§ **Instruction a**
Please copy the records word for word, from their first line through the line containing "alternative Shops", including both of those lines.

§ **Reading passage**
[Start of section]
# Hello from Lithuania



## Justin 3 (Sep 25, 2018)

Hello, my name is Justinas and I am a professional composer from Lithuania, I have been working as a composer for 6 years. Decided to try this forum out  

I compose Cinematic, Orchestral, Electronic, Rock, Pop music


-- 
Best Regards
Justinas


----------



## Erick - BVA (Sep 25, 2018)

Justin 3 said:


> Hello, my name is Justinas and I am a professional composer from Lithuania, I have been working as a composer for 6 years. Decided to try this forum out
> 
> I compose Cinematic, Orchestral, Electronic, Rock, Pop music
> 
> ...


Hi there! Welcome.
[End of section]
(Transcribed page contents)
[Start of section]
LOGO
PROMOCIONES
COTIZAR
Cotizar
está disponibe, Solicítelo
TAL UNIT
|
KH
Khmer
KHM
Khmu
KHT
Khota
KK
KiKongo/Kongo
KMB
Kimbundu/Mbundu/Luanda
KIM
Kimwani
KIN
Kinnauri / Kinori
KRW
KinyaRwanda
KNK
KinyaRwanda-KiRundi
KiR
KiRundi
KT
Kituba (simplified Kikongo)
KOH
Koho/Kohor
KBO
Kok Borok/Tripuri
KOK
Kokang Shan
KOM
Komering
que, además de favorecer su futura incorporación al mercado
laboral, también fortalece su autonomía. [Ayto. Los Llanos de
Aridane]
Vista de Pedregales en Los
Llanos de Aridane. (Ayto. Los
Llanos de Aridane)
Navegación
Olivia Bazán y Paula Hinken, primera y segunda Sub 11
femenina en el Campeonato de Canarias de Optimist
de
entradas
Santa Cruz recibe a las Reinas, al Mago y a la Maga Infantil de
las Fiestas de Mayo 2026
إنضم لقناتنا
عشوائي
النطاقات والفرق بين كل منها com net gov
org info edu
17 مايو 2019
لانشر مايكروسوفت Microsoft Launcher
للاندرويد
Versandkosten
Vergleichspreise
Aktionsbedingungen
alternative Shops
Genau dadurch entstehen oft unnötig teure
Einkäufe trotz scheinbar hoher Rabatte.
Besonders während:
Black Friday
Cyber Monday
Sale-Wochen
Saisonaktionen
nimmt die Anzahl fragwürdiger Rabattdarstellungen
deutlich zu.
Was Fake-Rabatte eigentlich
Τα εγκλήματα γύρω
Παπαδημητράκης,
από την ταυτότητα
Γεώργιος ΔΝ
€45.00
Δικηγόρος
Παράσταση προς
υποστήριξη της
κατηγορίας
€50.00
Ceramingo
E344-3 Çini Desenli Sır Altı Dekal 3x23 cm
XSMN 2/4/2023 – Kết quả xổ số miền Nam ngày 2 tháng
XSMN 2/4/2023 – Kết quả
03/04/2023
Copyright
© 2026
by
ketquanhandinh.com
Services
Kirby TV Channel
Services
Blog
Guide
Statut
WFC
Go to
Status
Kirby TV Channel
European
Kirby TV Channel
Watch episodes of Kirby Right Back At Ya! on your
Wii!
[End of section]
§ **Instruction b**
Carry on the forum thread about a Lithuanian composer's introduction from the point where it stops.

§ **Exercise response a**
LOGO
PROMOCIONES
COTIZAR
Cotizar
está disponibe, Solicítelo
TAL UNIT
|
KH
Khmer
KHM
Khmu
KHT
Khota
KK
KiKongo/Kongo
KMB
Kimbundu/Mbundu/Luanda
KIM
Kimwani
KIN
Kinnauri / Kinori
KRW
KinyaRwanda
KNK
KinyaRwanda-KiRundi
KiR
KiRundi
KT
Kituba (simplified Kikongo)
KOH
Koho/Kohor
KBO
Kok Borok/Tripuri
KOK
Kokang Shan
KOM
Komering
que, además de favorecer su futura incorporación al mercado
laboral, también fortalece su autonomía. [Ayto. Los Llanos de
Aridane]
Vista de Pedregales en Los
Llanos de Aridane. (Ayto. Los
Llanos de Aridane)
Navegación
Olivia Bazán y Paula Hinken, primera y segunda Sub 11
femenina en el Campeonato de Canarias de Optimist
de
entradas
Santa Cruz recibe a las Reinas, al Mago y a la Maga Infantil de
las Fiestas de Mayo 2026
إنضم لقناتنا
عشوائي
النطاقات والفرق بين كل منها com net gov
org info edu
17 مايو 2019
لانشر مايكروسوفت Microsoft Launcher
للاندرويد
Versandkosten
Vergleichspreise
Aktionsbedingungen
alternative Shops

§ **Exercise response b**
Love Lithuania! Spent about 4 months there about 8 years ago (Kliapeda). Beautiful town. 
Good luck


----------



## Michelob (Sep 25, 2018)

Hi Justinas, welcome !


----------



## Justin 3 (Sep 26, 2018)

Sibelius19 said:


> Hi there! Welcome.
> Love Lithuania! Spent about 4 months there about 8 years ago (Kliapeda). Beautiful town.
> Good luck


Wow, nice Thanks


----------



## starise (Oct 1, 2018)

Welcome!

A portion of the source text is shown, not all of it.